# [Work to complete]
Reproduce every one of the lines below word for word, keeping their order and their line breaks.

# [Supplied records]
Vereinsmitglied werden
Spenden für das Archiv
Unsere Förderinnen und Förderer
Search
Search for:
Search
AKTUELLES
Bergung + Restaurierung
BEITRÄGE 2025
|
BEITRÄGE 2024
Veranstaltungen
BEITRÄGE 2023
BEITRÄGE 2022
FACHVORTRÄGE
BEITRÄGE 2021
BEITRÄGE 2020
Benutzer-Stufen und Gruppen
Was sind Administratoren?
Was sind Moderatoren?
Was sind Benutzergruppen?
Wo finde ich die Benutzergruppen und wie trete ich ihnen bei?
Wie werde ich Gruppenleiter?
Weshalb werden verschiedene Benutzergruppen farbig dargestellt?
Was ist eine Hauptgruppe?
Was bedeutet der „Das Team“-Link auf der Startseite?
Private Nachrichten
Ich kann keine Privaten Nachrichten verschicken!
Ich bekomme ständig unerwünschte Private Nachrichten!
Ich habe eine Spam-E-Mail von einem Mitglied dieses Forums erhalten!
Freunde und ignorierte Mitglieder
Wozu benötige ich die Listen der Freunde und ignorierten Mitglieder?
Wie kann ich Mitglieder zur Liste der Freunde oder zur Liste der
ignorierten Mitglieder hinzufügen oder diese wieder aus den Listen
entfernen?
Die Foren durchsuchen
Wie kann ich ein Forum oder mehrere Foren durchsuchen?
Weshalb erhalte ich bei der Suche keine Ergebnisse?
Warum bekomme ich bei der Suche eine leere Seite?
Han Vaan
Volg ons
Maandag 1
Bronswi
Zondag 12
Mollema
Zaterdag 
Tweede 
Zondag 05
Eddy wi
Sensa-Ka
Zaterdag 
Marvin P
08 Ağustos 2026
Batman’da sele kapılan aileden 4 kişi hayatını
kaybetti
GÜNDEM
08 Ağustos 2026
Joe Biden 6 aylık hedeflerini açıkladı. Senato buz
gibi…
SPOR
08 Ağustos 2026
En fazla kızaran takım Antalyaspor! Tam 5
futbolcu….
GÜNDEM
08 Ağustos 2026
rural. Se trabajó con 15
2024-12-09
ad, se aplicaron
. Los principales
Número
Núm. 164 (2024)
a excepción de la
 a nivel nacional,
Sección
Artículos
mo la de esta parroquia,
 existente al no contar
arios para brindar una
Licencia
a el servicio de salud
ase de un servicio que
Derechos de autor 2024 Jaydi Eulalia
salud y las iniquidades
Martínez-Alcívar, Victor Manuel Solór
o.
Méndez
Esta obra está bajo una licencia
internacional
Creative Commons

# [Answer to the problem]
Vereinsmitglied werden
Spenden für das Archiv
Unsere Förderinnen und Förderer
Search
Search for:
Search
AKTUELLES
Bergung + Restaurierung
BEITRÄGE 2025
|
BEITRÄGE 2024
Veranstaltungen
BEITRÄGE 2023
BEITRÄGE 2022
FACHVORTRÄGE
BEITRÄGE 2021
BEITRÄGE 2020
Benutzer-Stufen und Gruppen
Was sind Administratoren?
Was sind Moderatoren?
Was sind Benutzergruppen?
Wo finde ich die Benutzergruppen und wie trete ich ihnen bei?
Wie werde ich Gruppenleiter?
Weshalb werden verschiedene Benutzergruppen farbig dargestellt?
Was ist eine Hauptgruppe?
Was bedeutet der „Das Team“-Link auf der Startseite?
Private Nachrichten
Ich kann keine Privaten Nachrichten verschicken!
Ich bekomme ständig unerwünschte Private Nachrichten!
Ich habe eine Spam-E-Mail von einem Mitglied dieses Forums erhalten!
Freunde und ignorierte Mitglieder
Wozu benötige ich die Listen der Freunde und ignorierten Mitglieder?
Wie kann ich Mitglieder zur Liste der Freunde oder zur Liste der
ignorierten Mitglieder hinzufügen oder diese wieder aus den Listen
entfernen?
Die Foren durchsuchen
Wie kann ich ein Forum oder mehrere Foren durchsuchen?
Weshalb erhalte ich bei der Suche keine Ergebnisse?
Warum bekomme ich bei der Suche eine leere Seite?
Han Vaan
Volg ons
Maandag 1
Bronswi
Zondag 12
Mollema
Zaterdag 
Tweede 
Zondag 05
Eddy wi
Sensa-Ka
Zaterdag 
Marvin P
08 Ağustos 2026
Batman’da sele kapılan aileden 4 kişi hayatını
kaybetti
GÜNDEM
08 Ağustos 2026
Joe Biden 6 aylık hedeflerini açıkladı. Senato buz
gibi…
SPOR
08 Ağustos 2026
En fazla kızaran takım Antalyaspor! Tam 5
futbolcu….
GÜNDEM
08 Ağustos 2026
rural. Se trabajó con 15
2024-12-09
ad, se aplicaron
. Los principales
Número
Núm. 164 (2024)
a excepción de la
 a nivel nacional,
Sección
Artículos
mo la de esta parroquia,
 existente al no contar
arios para brindar una
Licencia
a el servicio de salud
ase de un servicio que
Derechos de autor 2024 Jaydi Eulalia
salud y las iniquidades
Martínez-Alcívar, Victor Manuel Solór
o.
Méndez
Esta obra está bajo una licencia
internacional
Creative Commons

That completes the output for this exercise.